Where to focus a business leader’s attention when it comes to creating a strategic plan for future success?
For most of my career, I have been very comfortable with the model illustrated below.
The Four Elements of Success model illustrates the connection of Sustainable Customer Value, which is created through the intersection of process improvements and aligned and talented people.
Strategic Direction is accomplished by the creation of a Strategic Framework as shown below. It has the virtues of tying together Vision, Pillars of Success, Strategic Objectives, Measures (dashboard) and Key Initiatives.
I am convinced that a focus on improving our most important processes yields tremendous gains, whether it’s for the purpose of improving our cost competitiveness or the delivery of value to our customers.
As a facilitator, I have watched up close the power of giving employees the tools to map their processes, brainstorm ways to improve them, deciding on the best options, and then carrying out the improvements. So, for me, it remains true that we need to set the strategic direction, fix the vital processes that are necessary to our success and equip our people with the skills and resources to succeed.

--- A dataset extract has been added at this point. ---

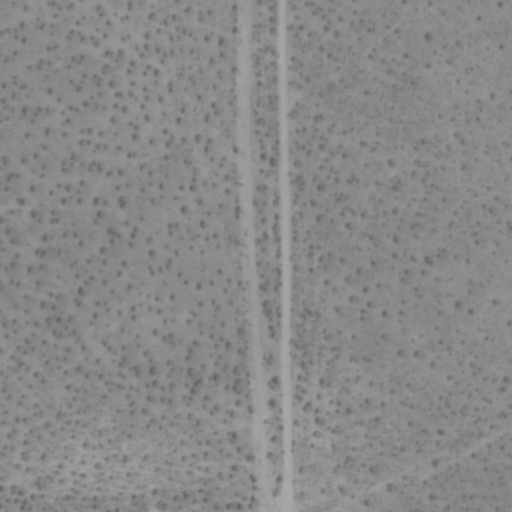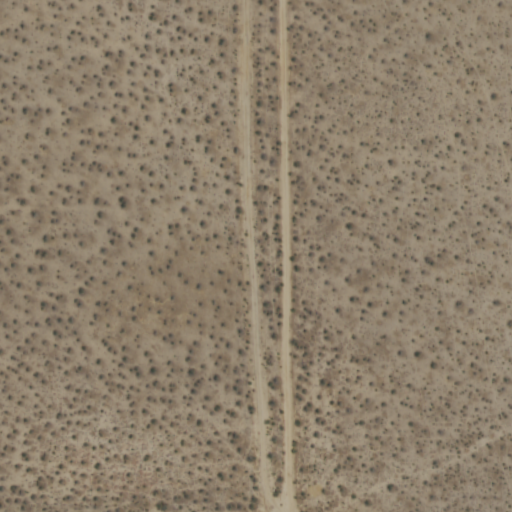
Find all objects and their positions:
road: (287, 255)
road: (291, 510)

Because our strategic planning consulting is driven by models, I have tried to introduce other visual ways to analyse organizations, with the view to providing power to all employees to provide productive insights. One thing that I have rejected has been the idea of incorporating the idea of structure into the model.
The structure has too often meant looking at the org chart. In my experience, playing around with the organizational structure has almost always become synonymous with creating organizational paralysis, leading to leadership failure. We have created a video with a humorous take on this subject, entitled, The Morale is Going Downs at www.hewatstrategic.com/videos/.

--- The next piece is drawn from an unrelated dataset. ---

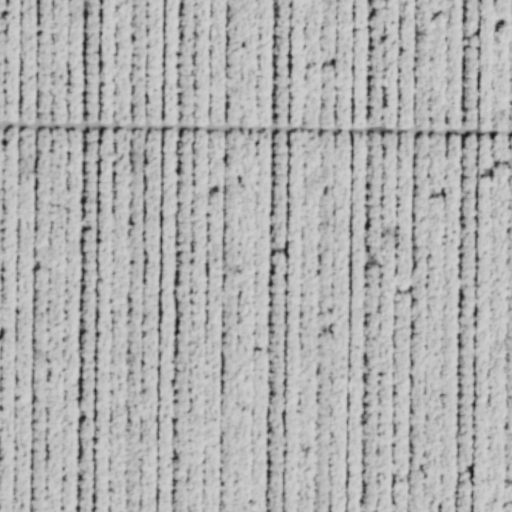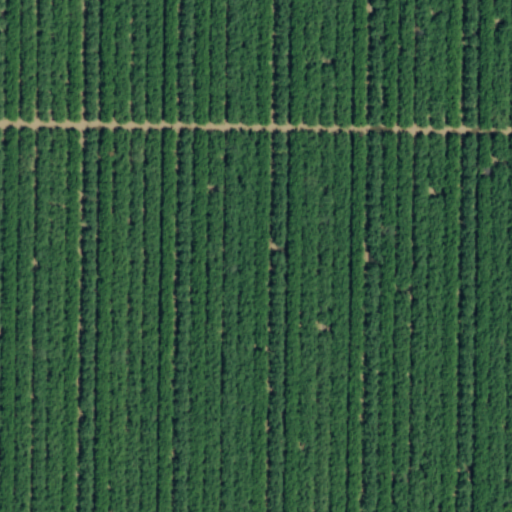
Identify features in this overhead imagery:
road: (256, 125)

How we see the world affects how we operate in the world. If we examine the organization through the lens of processes, we will likely take actions a lot differently than if we view the organization through the lens of an organizational chart or even the organizational functions (sales, production, accounting, HR etc.) We do not want to diagnose problems in a way that introduces counterproductive solutions.
That is why I have been excited by the Business Model Canvas, which was created by Alexander Osterwalder and Yves Pigneur. The canvas shown below describes in a visual manner how an organization creates, delivers and captures value.
I am particularly pleased that the canvas does not lead anyone towards an outcome, it simply provides the context for a discussion about how we might be able to find smarter ways to get things done. It provides seven categories or aspects of operating the business, as well as the resulting revenues and cost implications of doing so.
We use the Business Model Canvas in our strategy planning with clients because it enhances our ability to facilitate discussions, without taking the clients down a rat hole.
Given that the title of this article was process or structure? What’s the answer? This strategic planning facilitator strongly believes that process remains the lens to both create and/or fix things. The Business Model Canvas helps us to locate where the changes should occur.